Attendees: Product Owner, Scrum Master, Technical Lead, Agile team.
Cadence: Before the start of every iteration.
Recommended time: 2-4 hours for a two-week iteration.
Activity: Identify PBI's stories/tasks/defects to deliver; break stories into tasks, if necessary; provide owners and "hours remaining" estimates for each task; and commit as a team to deliver.
Additional considerations:
Build in pre-planning work where a subset of the team works with the Product Owner to research and develop detailed requirements for items in the next iteration.
Optionally, at the end of iteration planning, ask the team to identify their "line of hope" by taking their lowest likely velocity and listing above it the highest priority items that will fit within that capacity. These PBIs are the "will haves". Additionally, the team might identify their most likely velocity and include above it the next highest priority items that will fit within that capacity. These PBIs are the "might haves". All remaining PBIs on the Ready for Dev backlog are the stretch goals.
Outputs
Iteration goals.
Ready for Dev backlog (the selected stories and the initial list of any tasks needed to deliver the them).

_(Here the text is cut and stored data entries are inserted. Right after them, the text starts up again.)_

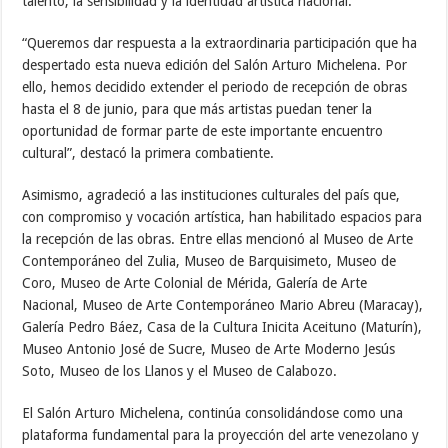
talento, la sensibilidad y la identidad artística nacional.
“Queremos dar respuesta a la extraordinaria participación que ha
despertado esta nueva edición del Salón Arturo Michelena. Por
ello, hemos decidido extender el periodo de recepción de obras
hasta el 8 de junio, para que más artistas puedan tener la
oportunidad de formar parte de este importante encuentro
cultural”, destacó la primera combatiente.
Asimismo, agradeció a las instituciones culturales del país que,
con compromiso y vocación artística, han habilitado espacios para
la recepción de las obras. Entre ellas mencionó al Museo de Arte
Contemporáneo del Zulia, Museo de Barquisimeto, Museo de
Coro, Museo de Arte Colonial de Mérida, Galería de Arte
Nacional, Museo de Arte Contemporáneo Mario Abreu (Maracay),
Galería Pedro Báez, Casa de la Cultura Inicita Aceituno (Maturín),
Museo Antonio José de Sucre, Museo de Arte Moderno Jesús
Soto, Museo de los Llanos y el Museo de Calabozo.
El Salón Arturo Michelena, continúa consolidándose como una
plataforma fundamental para la proyección del arte venezolano y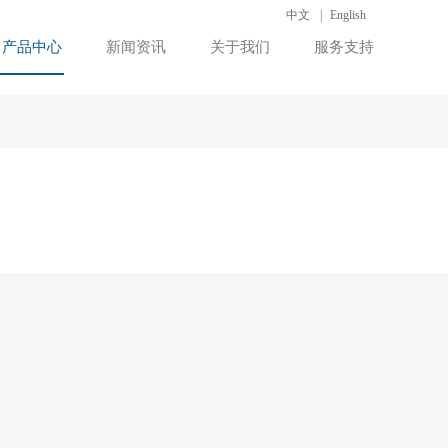
中文
|
English
产品中心
新闻资讯
关于我们
服务支持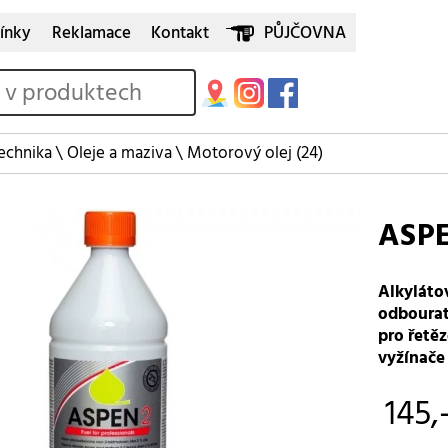
ínky
Reklamace
Kontakt
PŮJČOVNA
echnika
\
Oleje a maziva
\
Motorový olej
(24)
ASPE
Alkyláto
odbourat
pro řetěz
vyžínače 
145,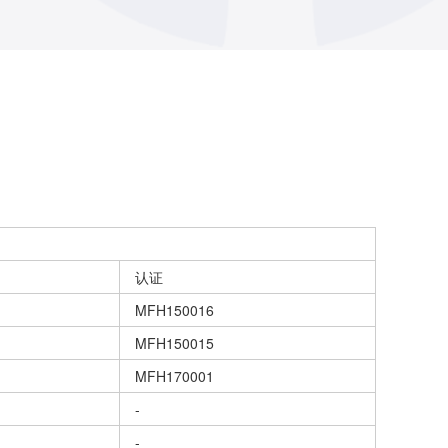
认证
MFH150016
MFH150015
MFH170001
-
-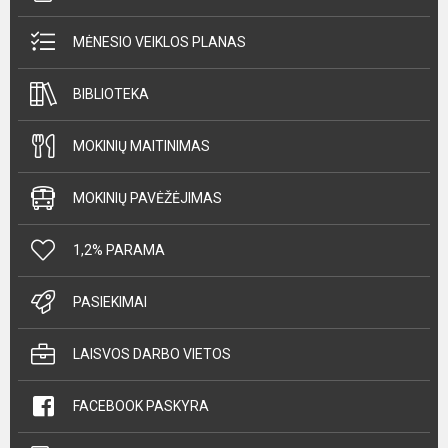
MĖNESIO VEIKLOS PLANAS
BIBLIOTEKA
MOKINIŲ MAITINIMAS
MOKINIŲ PAVĖŽĖJIMAS
1,2% PARAMA
PASIEKIMAI
LAISVOS DARBO VIETOS
FACEBOOK PASKYRA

Team agreement that this is the best possible plan, given what is known, and team commitment to say early and loud when things change.

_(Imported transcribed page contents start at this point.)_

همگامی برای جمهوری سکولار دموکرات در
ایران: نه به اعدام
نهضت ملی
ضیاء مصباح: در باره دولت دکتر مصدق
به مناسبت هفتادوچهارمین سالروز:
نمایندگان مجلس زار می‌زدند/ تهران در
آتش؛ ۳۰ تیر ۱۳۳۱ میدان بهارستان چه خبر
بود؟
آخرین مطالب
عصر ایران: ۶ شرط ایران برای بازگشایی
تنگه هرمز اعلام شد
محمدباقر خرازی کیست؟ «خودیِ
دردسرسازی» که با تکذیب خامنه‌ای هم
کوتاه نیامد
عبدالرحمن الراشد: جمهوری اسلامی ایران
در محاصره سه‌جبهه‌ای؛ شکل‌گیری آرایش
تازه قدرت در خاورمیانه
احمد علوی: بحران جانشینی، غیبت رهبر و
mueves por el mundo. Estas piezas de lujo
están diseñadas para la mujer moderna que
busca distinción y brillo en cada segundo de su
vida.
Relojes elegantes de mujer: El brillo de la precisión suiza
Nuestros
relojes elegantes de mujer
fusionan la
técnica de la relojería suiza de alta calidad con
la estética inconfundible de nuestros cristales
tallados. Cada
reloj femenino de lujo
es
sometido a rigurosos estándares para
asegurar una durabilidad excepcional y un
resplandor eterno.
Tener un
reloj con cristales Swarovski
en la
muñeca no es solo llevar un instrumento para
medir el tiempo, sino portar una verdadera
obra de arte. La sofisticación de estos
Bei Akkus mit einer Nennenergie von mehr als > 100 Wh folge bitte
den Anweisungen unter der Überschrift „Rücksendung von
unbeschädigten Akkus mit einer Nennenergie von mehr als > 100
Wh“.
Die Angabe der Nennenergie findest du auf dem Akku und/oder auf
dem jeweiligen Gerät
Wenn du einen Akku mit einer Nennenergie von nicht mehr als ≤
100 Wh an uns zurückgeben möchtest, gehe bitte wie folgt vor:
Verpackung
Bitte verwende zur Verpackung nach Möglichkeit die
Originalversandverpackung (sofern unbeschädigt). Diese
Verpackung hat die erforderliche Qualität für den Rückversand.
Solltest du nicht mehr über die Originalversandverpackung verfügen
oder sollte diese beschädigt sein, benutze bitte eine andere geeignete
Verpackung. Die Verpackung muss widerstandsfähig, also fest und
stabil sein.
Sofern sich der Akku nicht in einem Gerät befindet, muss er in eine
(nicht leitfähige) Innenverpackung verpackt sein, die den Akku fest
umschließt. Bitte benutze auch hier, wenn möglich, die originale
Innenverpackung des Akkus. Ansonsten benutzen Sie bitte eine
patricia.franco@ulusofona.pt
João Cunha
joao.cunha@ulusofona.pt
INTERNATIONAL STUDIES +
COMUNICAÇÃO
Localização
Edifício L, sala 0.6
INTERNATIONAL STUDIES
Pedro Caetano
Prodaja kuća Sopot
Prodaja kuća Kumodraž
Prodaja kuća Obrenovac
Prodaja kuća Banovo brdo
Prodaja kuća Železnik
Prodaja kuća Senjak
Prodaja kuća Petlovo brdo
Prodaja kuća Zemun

The iteration planning meeting occurs at the beginning of every iteration (sprint or iteration in Scrum or iteration in Kanban in which the team(s) negotiates the selection of items from the relevant backlog, breaks them down into the next unit of delivery, and commits to deliver them within the iteration.
Agenda:
Identify the capacity for the team or release train for this iteration, based on past velocity and upcoming absences or other resource impacts.
Load up the Team backlog or ready to work column on the team Kanban board, highest priority items first.
Get a sense of the team confidence level. Discuss and adjust, as needed.